Click to See Complete Forum and Search --> : Patching a file without a patch file?


R-II2
09-02-2002, 01:06 AM
I have a source file, and I want to 'patch' it by inserting a line, and modifying (or replacing) a line. But I have to be able to do it via a command promt (or series of commands) with no external files involved. I know exactly what lines I want to insert or replace code, so hopefully there's some utility or even standard utility to help me do this..

Any ideas?

Rüpel
09-02-2002, 03:33 AM
so i get that right? you're searching for an editor, that is usable without X?

try pico or vim (vim is faaaaar better, but requires some learning...)

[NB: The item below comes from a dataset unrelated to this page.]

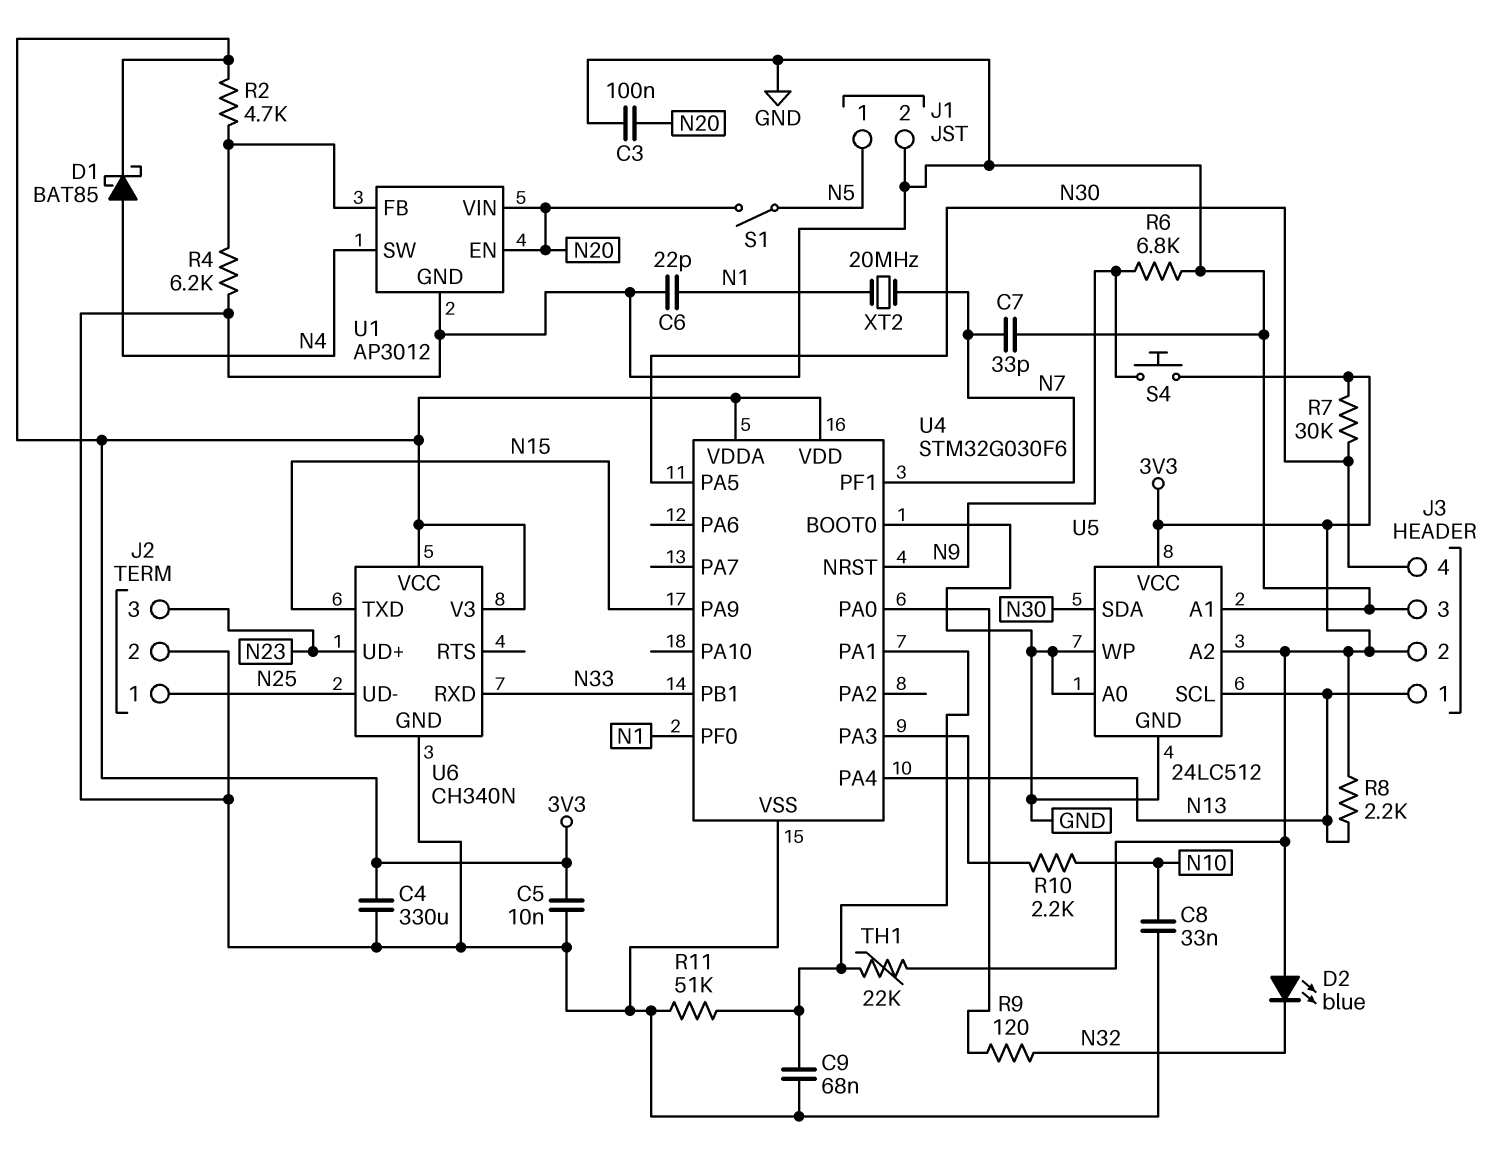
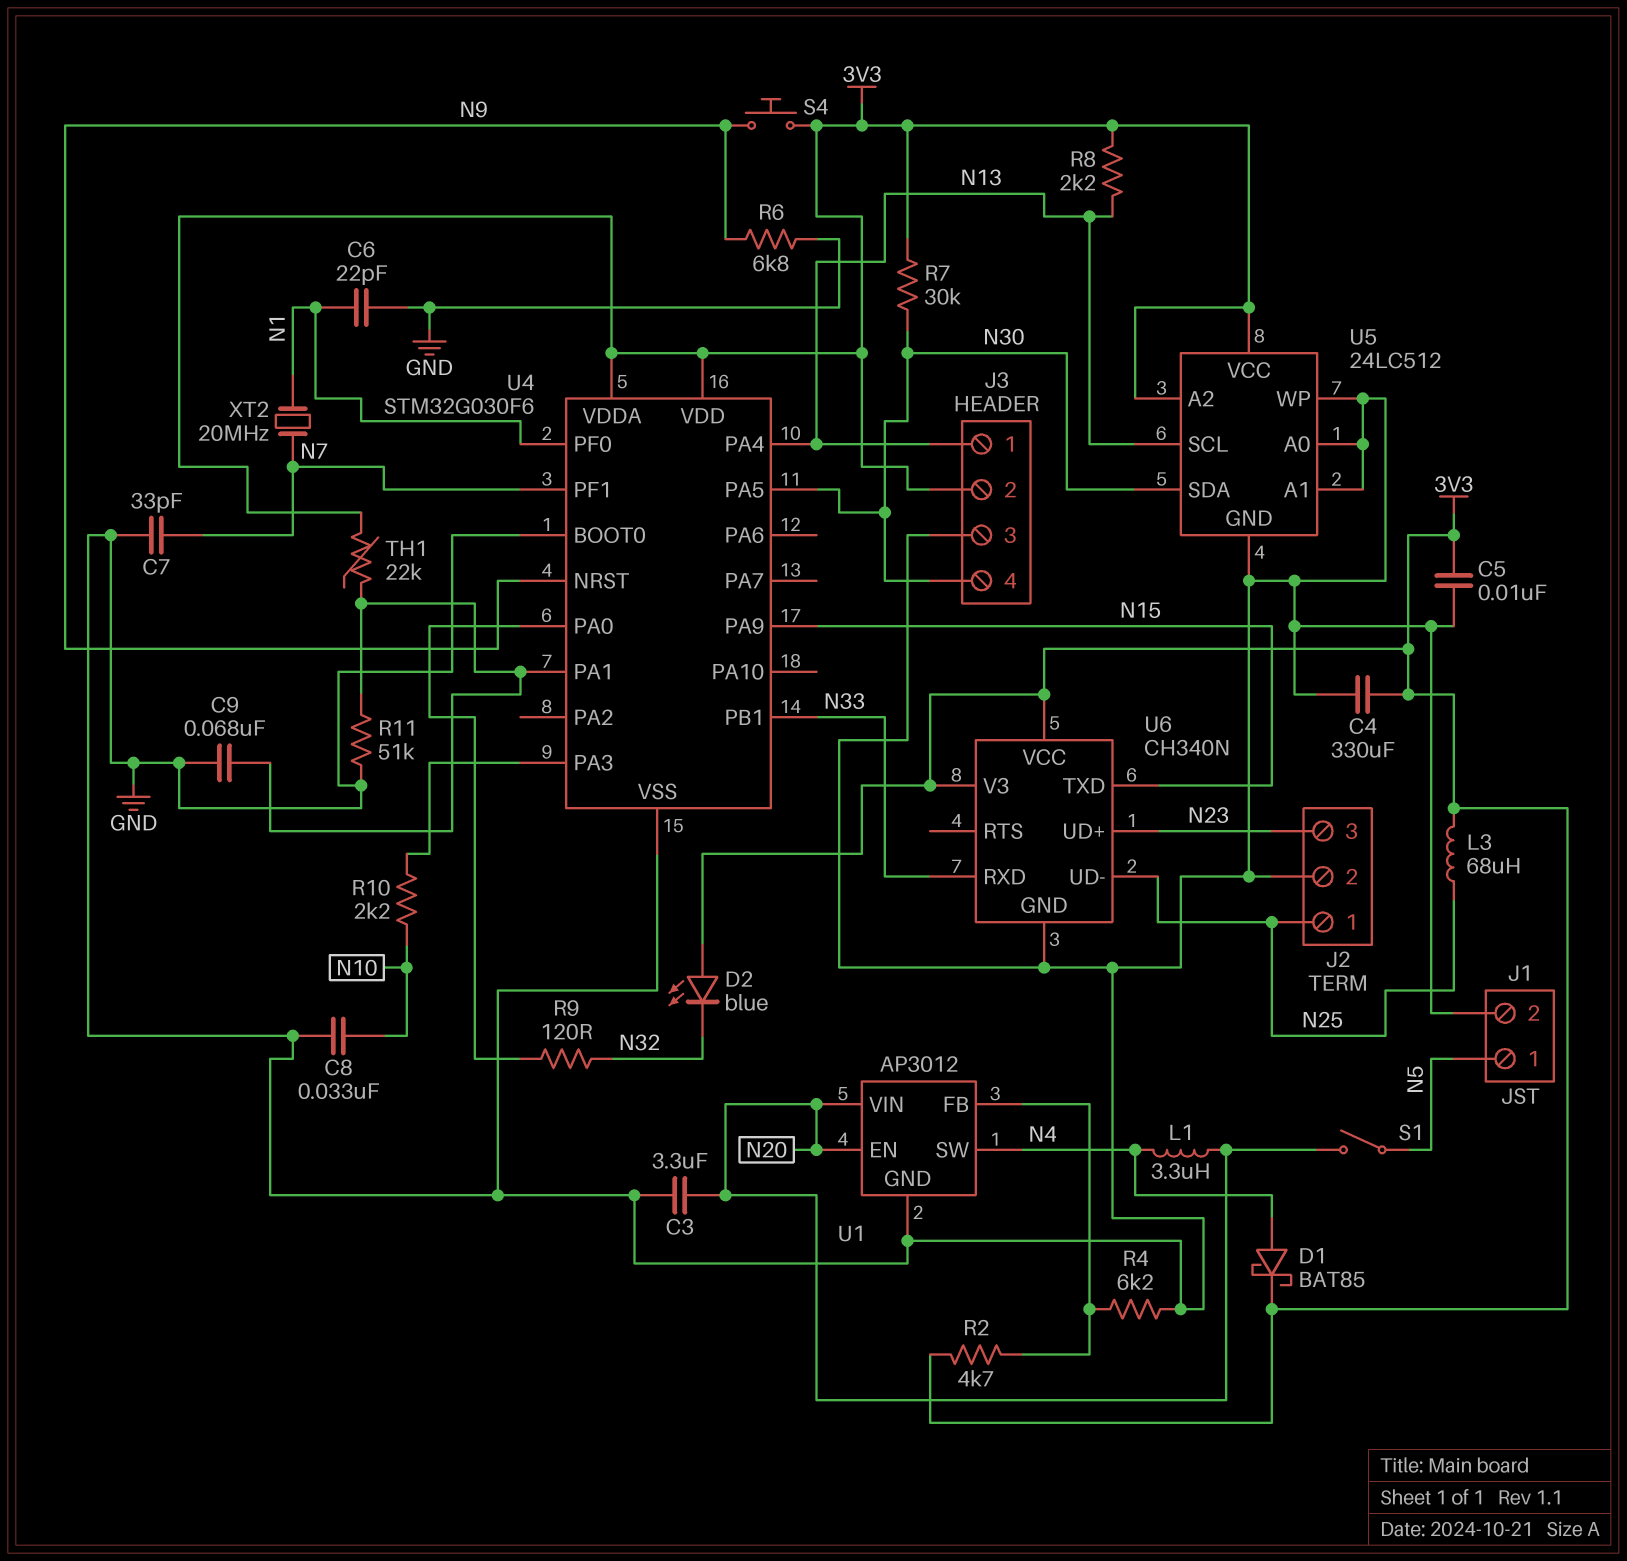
C3: 100nF (GND, N20) -> 3.3uF (GND, N20)
L1: none -> 3.3uH (N4, N20)
L3: none -> 68uH (3V3, N25)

may this helps: vim is working in two different modes. command mode or edit mode. at startup you're in command mode (doing things like open, save, navigate, etc)
so type

:4711<enter> [go to line 4711]
hit 'i' [switching to edit mode]
[make your changes]
hit 'Esc' [back to command mode]
[maybe navigate to another line and edit something different things and when you're done and back in command mode type]
:wq<enter> [write changes and quit]

but be warned: editor discussion is like browser discussion is like operating system discussion is like gui-toolkit discussion is like .... everyone has it's fans and loathers ;)

TacKat
09-02-2002, 10:45 AM
Doing it in an editor (like Vim) is probably the standard way. But if you really want to do it with a series of commands, here's how that could be done. Say you want to edit the file foo.

mv foo foo.bak
sed -e '3a\
bar' -e '7a\
baz' -e '7D' foo.bak > foo

This moves foo to foo.bak so sed can work its magic (it's strange like that). The actual sed portion appends the line "bar" after line 3, appends the line "baz" after line 7, then deletes line 7. Obviously, change the line numbers and the content of the lines to whatever you want. Make sure foo has what you want, then

rm foo.bak

R-II2
09-02-2002, 12:29 PM
Thank you, that's exactly what I needed. The patching has to be done silently in an install script without any extra files (otherwise I'd have simply replaced the source page).